== EXERCISE AIM ==
An exact reproduction of the listing, minus the pictures, is the required output.

DATASET ENTRIES: Begin

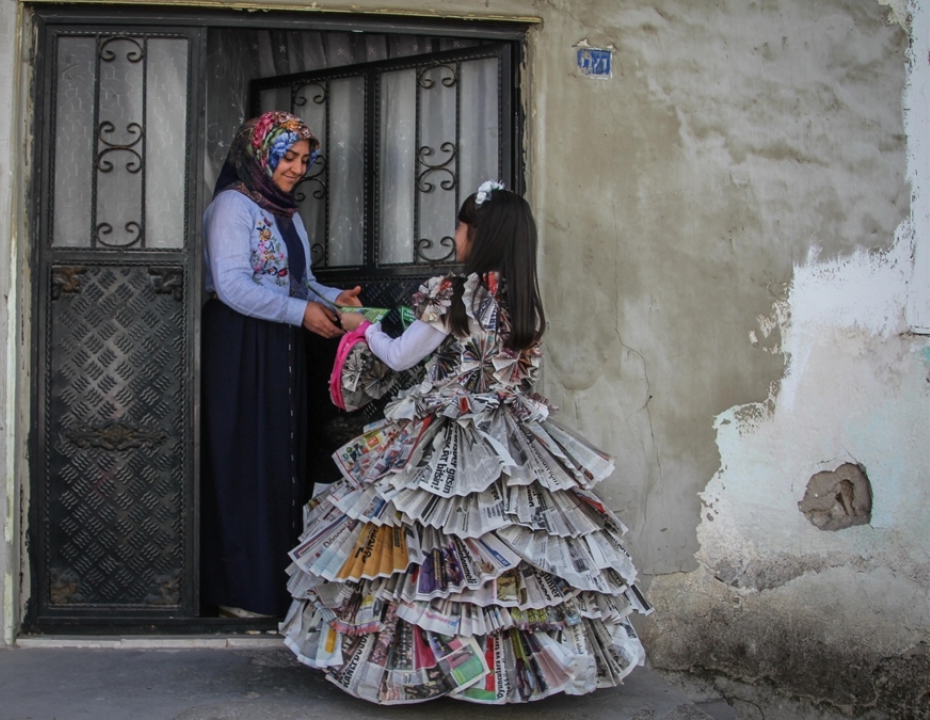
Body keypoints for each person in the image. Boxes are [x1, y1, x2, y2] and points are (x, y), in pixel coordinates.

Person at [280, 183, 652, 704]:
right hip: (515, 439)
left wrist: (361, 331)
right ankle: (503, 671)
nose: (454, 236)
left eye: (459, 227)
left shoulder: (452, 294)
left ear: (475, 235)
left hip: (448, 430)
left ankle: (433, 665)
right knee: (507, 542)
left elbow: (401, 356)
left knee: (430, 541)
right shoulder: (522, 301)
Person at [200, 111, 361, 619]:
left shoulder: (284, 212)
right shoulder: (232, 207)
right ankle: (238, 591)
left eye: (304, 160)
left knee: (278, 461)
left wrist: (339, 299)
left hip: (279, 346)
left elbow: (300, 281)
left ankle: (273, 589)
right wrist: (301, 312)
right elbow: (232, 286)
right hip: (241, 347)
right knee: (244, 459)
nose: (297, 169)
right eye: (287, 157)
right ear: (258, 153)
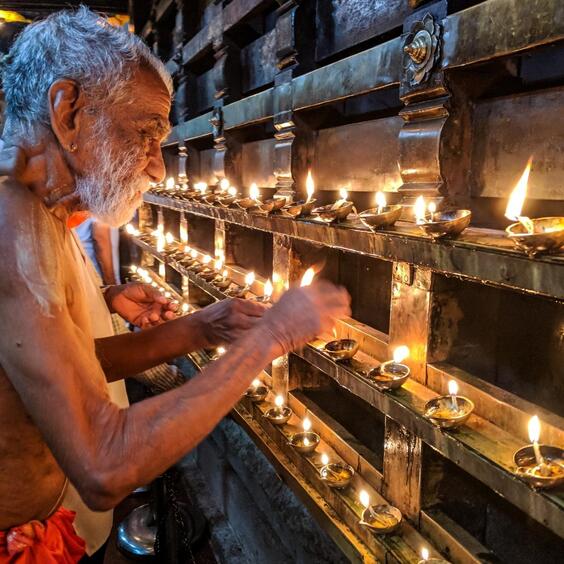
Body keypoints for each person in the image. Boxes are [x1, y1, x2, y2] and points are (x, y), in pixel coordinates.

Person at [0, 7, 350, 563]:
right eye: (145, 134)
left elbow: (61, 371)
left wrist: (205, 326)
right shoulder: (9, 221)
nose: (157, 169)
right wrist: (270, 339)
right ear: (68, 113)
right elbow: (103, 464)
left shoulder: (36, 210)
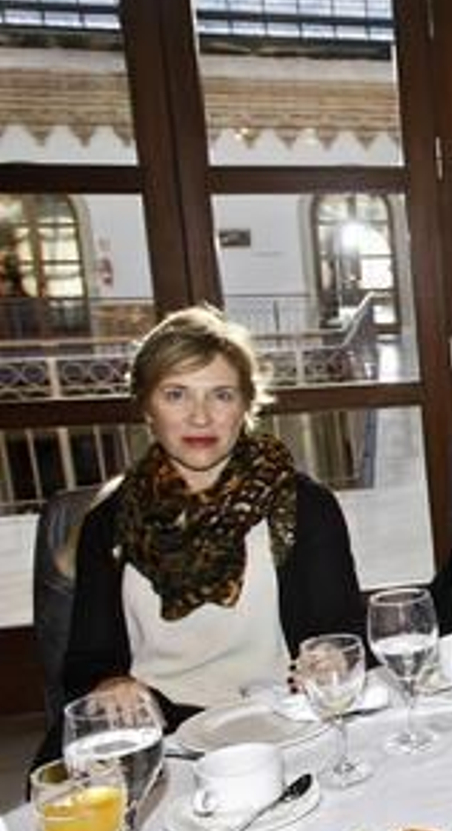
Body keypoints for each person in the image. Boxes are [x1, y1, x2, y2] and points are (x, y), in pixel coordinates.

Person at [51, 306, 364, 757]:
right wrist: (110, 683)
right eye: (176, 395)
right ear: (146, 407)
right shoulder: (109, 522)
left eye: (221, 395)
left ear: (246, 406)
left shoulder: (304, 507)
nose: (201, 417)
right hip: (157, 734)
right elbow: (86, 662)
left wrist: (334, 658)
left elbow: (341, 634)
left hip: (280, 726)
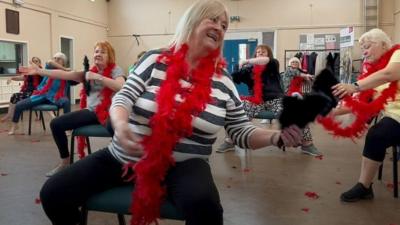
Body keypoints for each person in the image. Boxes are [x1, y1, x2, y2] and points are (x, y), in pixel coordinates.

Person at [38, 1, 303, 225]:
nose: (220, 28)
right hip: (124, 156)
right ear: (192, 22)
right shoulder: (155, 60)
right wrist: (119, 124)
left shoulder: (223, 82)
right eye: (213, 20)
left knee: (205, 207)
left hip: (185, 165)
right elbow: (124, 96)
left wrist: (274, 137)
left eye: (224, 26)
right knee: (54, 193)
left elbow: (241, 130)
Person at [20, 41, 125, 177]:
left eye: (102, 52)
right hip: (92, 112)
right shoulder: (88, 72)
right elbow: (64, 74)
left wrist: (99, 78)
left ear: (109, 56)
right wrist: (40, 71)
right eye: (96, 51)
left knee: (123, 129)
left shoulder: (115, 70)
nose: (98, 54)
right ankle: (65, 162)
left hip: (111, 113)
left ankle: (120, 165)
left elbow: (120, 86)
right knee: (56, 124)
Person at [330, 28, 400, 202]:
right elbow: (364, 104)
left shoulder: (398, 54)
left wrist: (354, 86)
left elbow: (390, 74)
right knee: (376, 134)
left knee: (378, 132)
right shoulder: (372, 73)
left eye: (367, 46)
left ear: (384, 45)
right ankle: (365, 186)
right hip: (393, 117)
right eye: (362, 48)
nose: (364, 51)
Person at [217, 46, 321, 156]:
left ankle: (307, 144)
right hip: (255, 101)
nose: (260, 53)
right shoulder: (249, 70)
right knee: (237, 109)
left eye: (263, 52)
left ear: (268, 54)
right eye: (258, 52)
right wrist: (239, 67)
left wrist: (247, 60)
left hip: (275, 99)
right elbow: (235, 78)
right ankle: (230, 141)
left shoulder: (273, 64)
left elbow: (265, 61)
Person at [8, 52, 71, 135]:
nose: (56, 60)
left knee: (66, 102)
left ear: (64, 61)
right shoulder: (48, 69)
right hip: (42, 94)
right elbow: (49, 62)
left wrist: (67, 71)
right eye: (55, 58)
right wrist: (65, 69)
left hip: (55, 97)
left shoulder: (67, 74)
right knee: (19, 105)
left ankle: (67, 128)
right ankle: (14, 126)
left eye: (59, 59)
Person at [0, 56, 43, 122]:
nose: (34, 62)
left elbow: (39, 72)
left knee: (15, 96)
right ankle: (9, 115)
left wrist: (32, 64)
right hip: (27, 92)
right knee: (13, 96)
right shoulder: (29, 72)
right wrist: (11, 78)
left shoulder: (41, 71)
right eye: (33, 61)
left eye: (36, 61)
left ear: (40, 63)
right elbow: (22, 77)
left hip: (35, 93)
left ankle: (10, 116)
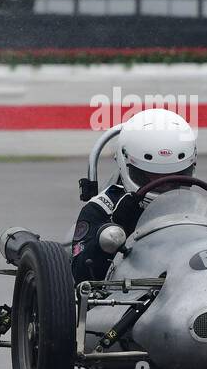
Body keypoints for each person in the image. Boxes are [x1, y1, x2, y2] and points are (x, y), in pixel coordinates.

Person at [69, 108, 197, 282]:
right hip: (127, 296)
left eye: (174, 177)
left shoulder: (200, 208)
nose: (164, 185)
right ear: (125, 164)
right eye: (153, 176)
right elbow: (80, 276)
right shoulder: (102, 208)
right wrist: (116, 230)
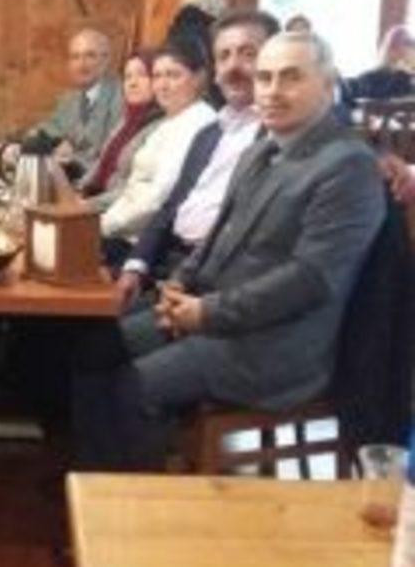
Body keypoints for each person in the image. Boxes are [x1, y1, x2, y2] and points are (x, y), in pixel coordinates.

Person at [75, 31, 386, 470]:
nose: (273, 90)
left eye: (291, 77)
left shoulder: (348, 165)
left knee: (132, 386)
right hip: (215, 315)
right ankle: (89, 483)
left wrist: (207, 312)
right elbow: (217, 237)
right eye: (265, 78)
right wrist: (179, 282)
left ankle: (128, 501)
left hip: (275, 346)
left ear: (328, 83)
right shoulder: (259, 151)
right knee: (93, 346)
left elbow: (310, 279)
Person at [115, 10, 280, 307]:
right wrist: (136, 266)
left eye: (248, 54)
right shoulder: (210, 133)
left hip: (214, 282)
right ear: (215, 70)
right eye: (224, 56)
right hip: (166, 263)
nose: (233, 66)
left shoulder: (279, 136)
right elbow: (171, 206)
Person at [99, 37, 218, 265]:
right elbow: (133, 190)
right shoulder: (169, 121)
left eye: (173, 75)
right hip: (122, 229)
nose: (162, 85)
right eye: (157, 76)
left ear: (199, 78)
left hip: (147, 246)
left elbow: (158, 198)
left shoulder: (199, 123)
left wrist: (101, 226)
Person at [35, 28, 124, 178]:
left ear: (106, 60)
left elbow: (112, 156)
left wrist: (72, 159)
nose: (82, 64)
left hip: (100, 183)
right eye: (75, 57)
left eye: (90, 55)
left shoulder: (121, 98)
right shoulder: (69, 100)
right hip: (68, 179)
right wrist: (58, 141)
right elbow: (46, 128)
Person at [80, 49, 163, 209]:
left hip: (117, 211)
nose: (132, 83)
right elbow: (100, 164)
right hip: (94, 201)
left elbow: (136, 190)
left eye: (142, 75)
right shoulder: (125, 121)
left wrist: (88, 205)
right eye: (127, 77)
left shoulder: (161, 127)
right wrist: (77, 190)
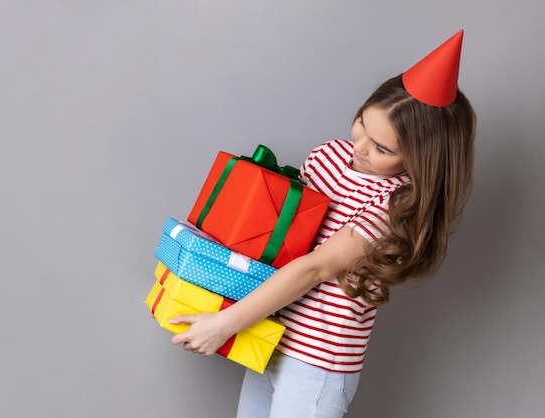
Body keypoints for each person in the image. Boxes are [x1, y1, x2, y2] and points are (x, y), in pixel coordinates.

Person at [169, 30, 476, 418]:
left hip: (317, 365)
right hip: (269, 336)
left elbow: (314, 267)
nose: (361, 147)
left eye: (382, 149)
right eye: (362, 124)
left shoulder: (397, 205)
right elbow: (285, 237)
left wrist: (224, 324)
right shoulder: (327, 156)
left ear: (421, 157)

DATASET ENTRIES: End

== EXERCISE ANSWER ==
Body keypoints for each person in the image. Boxes are [x1, y1, x2, y2] and points are (x, y), in pixel coordinates.

Person at [280, 183, 652, 704]:
right hip: (515, 439)
left wrist: (361, 331)
right ankle: (503, 671)
nose: (454, 236)
left eye: (459, 227)
left shoulder: (452, 294)
left ear: (475, 235)
left hip: (448, 430)
left ankle: (433, 665)
right knee: (507, 542)
left elbow: (401, 356)
left knee: (430, 541)
right shoulder: (522, 301)
Person at [200, 111, 361, 619]:
left shoulder: (284, 212)
right shoulder: (232, 207)
right ankle: (238, 591)
left eye: (304, 160)
left knee: (278, 461)
left wrist: (339, 299)
left hip: (279, 346)
left elbow: (300, 281)
left ankle: (273, 589)
right wrist: (301, 312)
right elbow: (232, 286)
right hip: (241, 347)
right knee: (244, 459)
nose: (297, 169)
right eye: (287, 157)
right ear: (258, 153)
Body keypoints for each person in the image. Boxes are [x1, y1, x2, y2] and points are (x, y), in pixel coordinates.

Person at [0, 7, 350, 563]:
right eye: (145, 134)
left elbow: (61, 371)
left wrist: (205, 326)
right shoulder: (9, 221)
nose: (157, 169)
right wrist: (270, 339)
right ear: (68, 113)
right elbow: (103, 464)
left shoulder: (36, 210)
Body keypoints for each person in the image. Boxes are [x1, y1, x2, y2] and points are (x, y), in pixel coordinates.

Person at [51, 306, 364, 757]:
right wrist: (110, 683)
right eye: (176, 395)
right ear: (146, 407)
right shoulder: (109, 522)
left eye: (221, 395)
left ear: (246, 406)
left shoulder: (304, 507)
nose: (201, 417)
right hip: (157, 734)
right elbow: (86, 662)
left wrist: (334, 658)
left elbow: (341, 634)
left hip: (280, 726)
Body keypoints for each person in the image. Boxes are [x1, y1, x2, y2] and points are (x, y), in pixel coordinates.

Person at [38, 1, 303, 225]:
nose: (220, 28)
right hip: (124, 156)
right ear: (192, 22)
right shoulder: (155, 60)
right wrist: (119, 124)
left shoulder: (223, 82)
right eye: (213, 20)
left knee: (205, 207)
left hip: (185, 165)
right elbow: (124, 96)
left wrist: (274, 137)
left eye: (224, 26)
right knee: (54, 193)
left elbow: (241, 130)
Person at [20, 41, 125, 177]:
left eye: (102, 52)
right hip: (92, 112)
right shoulder: (88, 72)
right elbow: (64, 74)
left wrist: (99, 78)
left ear: (109, 56)
right wrist: (40, 71)
right eye: (96, 51)
left knee: (123, 129)
left shoulder: (115, 70)
nose: (98, 54)
right ankle: (65, 162)
left hip: (111, 113)
left ankle: (120, 165)
left elbow: (120, 86)
right knee: (56, 124)
Person at [330, 28, 400, 202]:
right elbow: (364, 104)
left shoulder: (398, 54)
left wrist: (354, 86)
left elbow: (390, 74)
right knee: (376, 134)
left knee: (378, 132)
right shoulder: (372, 73)
left eye: (367, 46)
left ear: (384, 45)
right ankle: (365, 186)
right hip: (393, 117)
right eye: (362, 48)
nose: (364, 51)
Person at [217, 46, 321, 156]:
left ankle: (307, 144)
right hip: (255, 101)
nose: (260, 53)
right shoulder: (249, 70)
right knee: (237, 109)
left eye: (263, 52)
left ear: (268, 54)
right eye: (258, 52)
right wrist: (239, 67)
left wrist: (247, 60)
left hip: (275, 99)
right elbow: (235, 78)
right ankle: (230, 141)
left shoulder: (273, 64)
left elbow: (265, 61)
Person at [8, 52, 71, 135]:
nose: (56, 60)
left knee: (66, 102)
left ear: (64, 61)
right shoulder: (48, 69)
right hip: (42, 94)
right elbow: (49, 62)
left wrist: (67, 71)
right eye: (55, 58)
right wrist: (65, 69)
left hip: (55, 97)
left shoulder: (67, 74)
right knee: (19, 105)
left ankle: (67, 128)
right ankle: (14, 126)
left eye: (59, 59)
Person at [0, 56, 43, 122]:
nose: (34, 62)
left elbow: (39, 72)
left knee: (15, 96)
right ankle: (9, 115)
left wrist: (32, 64)
right hip: (27, 92)
right knee: (13, 96)
right shoulder: (29, 72)
right wrist: (11, 78)
left shoulder: (41, 71)
right eye: (33, 61)
left eye: (36, 61)
left ear: (40, 63)
right elbow: (22, 77)
left hip: (35, 93)
left ankle: (10, 116)
Body keypoints for each person in the image. Boxes are [x1, y1, x2, y2] and points are (x, y), in pixel coordinates.

Person at [69, 108, 197, 282]:
right hip: (127, 296)
left eye: (174, 177)
left shoulder: (200, 208)
nose: (164, 185)
right ear: (125, 164)
right eye: (153, 176)
right elbow: (80, 276)
right shoulder: (102, 208)
right wrist: (116, 230)
Body keypoints for each person in the image. Boxes are [x1, y1, x2, y2] and points are (x, y), in pixel coordinates.

Person at [75, 31, 386, 470]:
nose: (273, 90)
left eye: (291, 77)
left shoulder: (348, 165)
left knee: (132, 386)
right hip: (215, 315)
right ankle: (89, 483)
left wrist: (207, 312)
right elbow: (217, 237)
right eye: (265, 78)
right wrist: (179, 282)
left ankle: (128, 501)
left hip: (275, 346)
left ear: (328, 83)
right shoulder: (259, 151)
right knee: (93, 346)
left elbow: (310, 279)
Person at [115, 10, 280, 307]:
right wrist: (136, 266)
left eye: (248, 54)
right shoulder: (210, 133)
left hip: (214, 282)
right ear: (215, 70)
right eye: (224, 56)
right hip: (166, 263)
nose: (233, 66)
left shoulder: (279, 136)
right elbow: (171, 206)
Person at [99, 37, 218, 265]:
right elbow: (133, 190)
right shoulder: (169, 121)
left eye: (173, 75)
right hip: (122, 229)
nose: (162, 85)
right eye: (157, 76)
left ear: (199, 78)
left hip: (147, 246)
left elbow: (158, 198)
left shoulder: (199, 123)
left wrist: (101, 226)
Person at [35, 28, 124, 178]:
left ear: (106, 60)
left elbow: (112, 156)
left wrist: (72, 159)
nose: (82, 64)
left hip: (100, 183)
right eye: (75, 57)
left eye: (90, 55)
left shoulder: (121, 98)
right shoulder: (69, 100)
right hip: (68, 179)
right wrist: (58, 141)
right elbow: (46, 128)
Person at [80, 49, 163, 209]:
left hip: (117, 211)
nose: (132, 83)
right elbow: (100, 164)
right hip: (94, 201)
left elbow: (136, 190)
left eye: (142, 75)
right shoulder: (125, 121)
left wrist: (88, 205)
right eye: (127, 77)
left shoulder: (161, 127)
right wrist: (77, 190)
Body keypoints for each person in the image. Boxes are [x1, y1, x2, y2] and points are (x, y), in pixel coordinates.

Person at [169, 30, 476, 418]:
left hip: (317, 365)
right hip: (269, 336)
left elbow: (314, 267)
nose: (361, 147)
left eye: (382, 149)
right eye: (362, 124)
left shoulder: (397, 205)
right elbow: (285, 237)
left wrist: (224, 324)
right shoulder: (327, 156)
left ear: (421, 157)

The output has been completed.